Layer 2: LLM Decision Engine

Each candidate pair gets evaluated by Llama 3.2 using a structured prompt that enforces a seven-step analysis sequence. The prompt is engineered to prevent two common LLM failure modes: overconfident matching on superficial similarity, and decision paralysis on ambiguous cases.

MATCH_PROMPT = """
Analyze whether these two records represent the same business.
 
Record A: {record_a}
Record B: {record_b}
 
Follow these steps in order:
1. Compare normalized business names and note similarity patterns
2. Evaluate address match (exact / partial / different city / no address)
3. Check for known subsidiary or DBA relationships
4. Assess phone/contact overlap if present
5. Consider whether name differences suggest rebranding vs. different entity
6. Assign a confidence level: HIGH (>90%), MEDIUM (70-90%), LOW (<70%)
7. Make a final MATCH or NO_MATCH decision
 
Constraints:
- Analyze only the pair provided — do not reference other records
- A HIGH confidence MATCH requires agreement on at least name + address
- If confidence is LOW, default to NO_MATCH
- Explain your reasoning before the final decision
 
Output format:
DECISION: [MATCH|NO_MATCH]
CONFIDENCE: [HIGH|MEDIUM|LOW]
REASONING: [your analysis]
"""

Layer 3: Post-processing and Validation

LLM output is parsed with regex against the enforced format. Results below a configurable confidence threshold are flagged for human review rather than auto-applied.

Key Design Decisions

Conservative defaults. When in doubt, the system returns NO_MATCH. A false positive (merging two real customers) is far more damaging than a false negative that leaves one account unmatched.

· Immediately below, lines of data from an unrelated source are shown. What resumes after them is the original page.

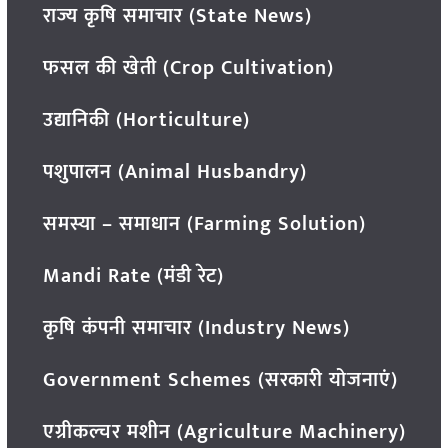
राज्य कृषि समाचार (State News)
फसल की खेती (Crop Cultivation)
उद्यानिकी (Horticulture)
पशुपालन (Animal Husbandry)
समस्या – समाधान (Farming Solution)
Mandi Rate (मंडी रेट)
कृषि कंपनी समाचार (Industry News)
Government Schemes (सरकारी योजनाएं)
एग्रीकल्चर मशीन (Agriculture Machinery)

Structured response format. Forcing DECISION: / CONFIDENCE: / REASONING: labels makes parsing reliable and creates an audit trail — you can always explain why any match was made.

Separating concerns. Fuzzy matching is cheap; LLM calls are not. Keeping them as distinct layers means the LLM budget goes only toward genuinely ambiguous pairs.

Outcome

The system processed the full customer database backlog in an overnight batch run. Match quality was validated against a hand-curated test set: precision above 94%, with no false positives in the HIGH confidence bucket.

Manual reconciliation that previously took weeks per quarter now runs automatically as new accounts are created.